* [AIM] Reproduce every line of the material below verbatim, keeping the original order and wording.

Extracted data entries
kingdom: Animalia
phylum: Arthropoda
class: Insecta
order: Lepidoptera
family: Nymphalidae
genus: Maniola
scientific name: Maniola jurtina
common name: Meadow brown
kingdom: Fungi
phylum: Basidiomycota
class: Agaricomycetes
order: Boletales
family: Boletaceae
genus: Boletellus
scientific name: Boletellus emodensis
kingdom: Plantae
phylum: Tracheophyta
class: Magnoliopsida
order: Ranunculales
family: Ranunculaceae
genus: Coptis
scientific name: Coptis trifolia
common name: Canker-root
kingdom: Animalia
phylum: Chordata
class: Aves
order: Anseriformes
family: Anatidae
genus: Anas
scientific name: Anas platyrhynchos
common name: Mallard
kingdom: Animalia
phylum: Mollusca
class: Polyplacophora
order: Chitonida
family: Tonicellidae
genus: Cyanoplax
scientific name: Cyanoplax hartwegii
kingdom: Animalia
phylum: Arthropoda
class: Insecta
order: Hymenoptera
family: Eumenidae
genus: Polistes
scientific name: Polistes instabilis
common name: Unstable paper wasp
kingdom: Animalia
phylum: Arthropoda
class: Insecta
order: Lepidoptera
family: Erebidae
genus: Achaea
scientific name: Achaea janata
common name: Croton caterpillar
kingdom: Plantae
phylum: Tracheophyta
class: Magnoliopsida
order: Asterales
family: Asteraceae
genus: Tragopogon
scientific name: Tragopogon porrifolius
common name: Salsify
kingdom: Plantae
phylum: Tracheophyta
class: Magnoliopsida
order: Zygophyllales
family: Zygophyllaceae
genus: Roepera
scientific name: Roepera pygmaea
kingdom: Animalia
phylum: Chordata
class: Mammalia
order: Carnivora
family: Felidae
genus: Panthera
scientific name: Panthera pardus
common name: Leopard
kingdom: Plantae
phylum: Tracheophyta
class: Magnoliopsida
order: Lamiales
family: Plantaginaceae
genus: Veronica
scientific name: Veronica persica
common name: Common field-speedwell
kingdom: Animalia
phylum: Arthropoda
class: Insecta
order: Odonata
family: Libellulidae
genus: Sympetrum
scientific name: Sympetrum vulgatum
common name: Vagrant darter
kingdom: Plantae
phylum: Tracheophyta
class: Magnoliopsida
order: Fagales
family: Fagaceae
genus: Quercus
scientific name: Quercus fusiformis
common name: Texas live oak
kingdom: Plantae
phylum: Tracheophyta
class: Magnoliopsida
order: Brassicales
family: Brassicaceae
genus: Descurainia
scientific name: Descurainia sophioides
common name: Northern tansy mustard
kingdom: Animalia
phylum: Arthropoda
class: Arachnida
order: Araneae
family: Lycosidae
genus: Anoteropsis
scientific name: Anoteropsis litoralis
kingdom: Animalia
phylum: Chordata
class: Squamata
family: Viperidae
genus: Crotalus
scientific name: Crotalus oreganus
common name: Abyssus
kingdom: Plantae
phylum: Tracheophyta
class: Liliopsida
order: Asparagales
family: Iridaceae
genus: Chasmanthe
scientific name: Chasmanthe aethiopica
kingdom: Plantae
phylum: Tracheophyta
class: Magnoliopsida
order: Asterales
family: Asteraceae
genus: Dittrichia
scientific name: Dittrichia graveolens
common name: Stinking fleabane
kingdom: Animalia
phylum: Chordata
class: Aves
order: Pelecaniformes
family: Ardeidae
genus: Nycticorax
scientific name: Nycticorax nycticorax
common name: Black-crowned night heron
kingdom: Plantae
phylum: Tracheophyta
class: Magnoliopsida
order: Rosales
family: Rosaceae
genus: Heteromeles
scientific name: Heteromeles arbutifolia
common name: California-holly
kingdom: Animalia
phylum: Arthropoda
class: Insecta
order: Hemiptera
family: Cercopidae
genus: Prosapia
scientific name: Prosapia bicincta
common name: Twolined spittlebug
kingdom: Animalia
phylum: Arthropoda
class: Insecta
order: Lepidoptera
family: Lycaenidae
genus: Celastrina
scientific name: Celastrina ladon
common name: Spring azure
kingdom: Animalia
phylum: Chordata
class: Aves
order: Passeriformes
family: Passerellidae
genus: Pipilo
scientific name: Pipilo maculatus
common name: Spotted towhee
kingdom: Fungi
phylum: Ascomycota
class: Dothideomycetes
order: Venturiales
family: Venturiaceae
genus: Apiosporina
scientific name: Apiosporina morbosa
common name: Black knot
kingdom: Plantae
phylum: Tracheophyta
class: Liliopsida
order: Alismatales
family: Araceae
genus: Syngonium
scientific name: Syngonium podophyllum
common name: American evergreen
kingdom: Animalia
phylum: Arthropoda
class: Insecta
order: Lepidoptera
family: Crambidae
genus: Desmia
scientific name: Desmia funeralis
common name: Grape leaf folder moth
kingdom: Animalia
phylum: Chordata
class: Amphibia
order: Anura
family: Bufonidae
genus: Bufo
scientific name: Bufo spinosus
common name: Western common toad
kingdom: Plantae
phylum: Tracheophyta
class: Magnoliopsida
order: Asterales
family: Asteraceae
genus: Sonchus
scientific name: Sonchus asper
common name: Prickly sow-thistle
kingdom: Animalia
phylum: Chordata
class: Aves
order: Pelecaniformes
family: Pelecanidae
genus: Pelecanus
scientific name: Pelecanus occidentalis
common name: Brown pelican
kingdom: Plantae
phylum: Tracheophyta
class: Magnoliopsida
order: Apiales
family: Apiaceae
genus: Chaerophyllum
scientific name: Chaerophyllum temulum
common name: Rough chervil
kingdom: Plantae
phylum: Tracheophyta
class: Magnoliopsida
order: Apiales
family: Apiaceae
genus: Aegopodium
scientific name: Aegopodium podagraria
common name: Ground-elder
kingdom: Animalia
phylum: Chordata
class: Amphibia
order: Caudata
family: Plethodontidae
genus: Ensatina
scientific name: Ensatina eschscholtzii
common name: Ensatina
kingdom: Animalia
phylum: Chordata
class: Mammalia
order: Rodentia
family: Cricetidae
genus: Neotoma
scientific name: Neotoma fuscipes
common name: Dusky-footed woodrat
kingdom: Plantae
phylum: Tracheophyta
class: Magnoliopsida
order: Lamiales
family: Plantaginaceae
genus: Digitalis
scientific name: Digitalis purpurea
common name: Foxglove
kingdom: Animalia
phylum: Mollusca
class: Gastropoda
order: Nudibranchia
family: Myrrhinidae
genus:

* [PROBLEM SOLUTION]
kingdom: Animalia
phylum: Arthropoda
class: Insecta
order: Lepidoptera
family: Nymphalidae
genus: Maniola
scientific name: Maniola jurtina
common name: Meadow brown
kingdom: Fungi
phylum: Basidiomycota
class: Agaricomycetes
order: Boletales
family: Boletaceae
genus: Boletellus
scientific name: Boletellus emodensis
kingdom: Plantae
phylum: Tracheophyta
class: Magnoliopsida
order: Ranunculales
family: Ranunculaceae
genus: Coptis
scientific name: Coptis trifolia
common name: Canker-root
kingdom: Animalia
phylum: Chordata
class: Aves
order: Anseriformes
family: Anatidae
genus: Anas
scientific name: Anas platyrhynchos
common name: Mallard
kingdom: Animalia
phylum: Mollusca
class: Polyplacophora
order: Chitonida
family: Tonicellidae
genus: Cyanoplax
scientific name: Cyanoplax hartwegii
kingdom: Animalia
phylum: Arthropoda
class: Insecta
order: Hymenoptera
family: Eumenidae
genus: Polistes
scientific name: Polistes instabilis
common name: Unstable paper wasp
kingdom: Animalia
phylum: Arthropoda
class: Insecta
order: Lepidoptera
family: Erebidae
genus: Achaea
scientific name: Achaea janata
common name: Croton caterpillar
kingdom: Plantae
phylum: Tracheophyta
class: Magnoliopsida
order: Asterales
family: Asteraceae
genus: Tragopogon
scientific name: Tragopogon porrifolius
common name: Salsify
kingdom: Plantae
phylum: Tracheophyta
class: Magnoliopsida
order: Zygophyllales
family: Zygophyllaceae
genus: Roepera
scientific name: Roepera pygmaea
kingdom: Animalia
phylum: Chordata
class: Mammalia
order: Carnivora
family: Felidae
genus: Panthera
scientific name: Panthera pardus
common name: Leopard
kingdom: Plantae
phylum: Tracheophyta
class: Magnoliopsida
order: Lamiales
family: Plantaginaceae
genus: Veronica
scientific name: Veronica persica
common name: Common field-speedwell
kingdom: Animalia
phylum: Arthropoda
class: Insecta
order: Odonata
family: Libellulidae
genus: Sympetrum
scientific name: Sympetrum vulgatum
common name: Vagrant darter
kingdom: Plantae
phylum: Tracheophyta
class: Magnoliopsida
order: Fagales
family: Fagaceae
genus: Quercus
scientific name: Quercus fusiformis
common name: Texas live oak
kingdom: Plantae
phylum: Tracheophyta
class: Magnoliopsida
order: Brassicales
family: Brassicaceae
genus: Descurainia
scientific name: Descurainia sophioides
common name: Northern tansy mustard
kingdom: Animalia
phylum: Arthropoda
class: Arachnida
order: Araneae
family: Lycosidae
genus: Anoteropsis
scientific name: Anoteropsis litoralis
kingdom: Animalia
phylum: Chordata
class: Squamata
family: Viperidae
genus: Crotalus
scientific name: Crotalus oreganus
common name: Abyssus
kingdom: Plantae
phylum: Tracheophyta
class: Liliopsida
order: Asparagales
family: Iridaceae
genus: Chasmanthe
scientific name: Chasmanthe aethiopica
kingdom: Plantae
phylum: Tracheophyta
class: Magnoliopsida
order: Asterales
family: Asteraceae
genus: Dittrichia
scientific name: Dittrichia graveolens
common name: Stinking fleabane
kingdom: Animalia
phylum: Chordata
class: Aves
order: Pelecaniformes
family: Ardeidae
genus: Nycticorax
scientific name: Nycticorax nycticorax
common name: Black-crowned night heron
kingdom: Plantae
phylum: Tracheophyta
class: Magnoliopsida
order: Rosales
family: Rosaceae
genus: Heteromeles
scientific name: Heteromeles arbutifolia
common name: California-holly
kingdom: Animalia
phylum: Arthropoda
class: Insecta
order: Hemiptera
family: Cercopidae
genus: Prosapia
scientific name: Prosapia bicincta
common name: Twolined spittlebug
kingdom: Animalia
phylum: Arthropoda
class: Insecta
order: Lepidoptera
family: Lycaenidae
genus: Celastrina
scientific name: Celastrina ladon
common name: Spring azure
kingdom: Animalia
phylum: Chordata
class: Aves
order: Passeriformes
family: Passerellidae
genus: Pipilo
scientific name: Pipilo maculatus
common name: Spotted towhee
kingdom: Fungi
phylum: Ascomycota
class: Dothideomycetes
order: Venturiales
family: Venturiaceae
genus: Apiosporina
scientific name: Apiosporina morbosa
common name: Black knot
kingdom: Plantae
phylum: Tracheophyta
class: Liliopsida
order: Alismatales
family: Araceae
genus: Syngonium
scientific name: Syngonium podophyllum
common name: American evergreen
kingdom: Animalia
phylum: Arthropoda
class: Insecta
order: Lepidoptera
family: Crambidae
genus: Desmia
scientific name: Desmia funeralis
common name: Grape leaf folder moth
kingdom: Animalia
phylum: Chordata
class: Amphibia
order: Anura
family: Bufonidae
genus: Bufo
scientific name: Bufo spinosus
common name: Western common toad
kingdom: Plantae
phylum: Tracheophyta
class: Magnoliopsida
order: Asterales
family: Asteraceae
genus: Sonchus
scientific name: Sonchus asper
common name: Prickly sow-thistle
kingdom: Animalia
phylum: Chordata
class: Aves
order: Pelecaniformes
family: Pelecanidae
genus: Pelecanus
scientific name: Pelecanus occidentalis
common name: Brown pelican
kingdom: Plantae
phylum: Tracheophyta
class: Magnoliopsida
order: Apiales
family: Apiaceae
genus: Chaerophyllum
scientific name: Chaerophyllum temulum
common name: Rough chervil
kingdom: Plantae
phylum: Tracheophyta
class: Magnoliopsida
order: Apiales
family: Apiaceae
genus: Aegopodium
scientific name: Aegopodium podagraria
common name: Ground-elder
kingdom: Animalia
phylum: Chordata
class: Amphibia
order: Caudata
family: Plethodontidae
genus: Ensatina
scientific name: Ensatina eschscholtzii
common name: Ensatina
kingdom: Animalia
phylum: Chordata
class: Mammalia
order: Rodentia
family: Cricetidae
genus: Neotoma
scientific name: Neotoma fuscipes
common name: Dusky-footed woodrat
kingdom: Plantae
phylum: Tracheophyta
class: Magnoliopsida
order: Lamiales
family: Plantaginaceae
genus: Digitalis
scientific name: Digitalis purpurea
common name: Foxglove
kingdom: Animalia
phylum: Mollusca
class: Gastropoda
order: Nudibranchia
family: Myrrhinidae
genus:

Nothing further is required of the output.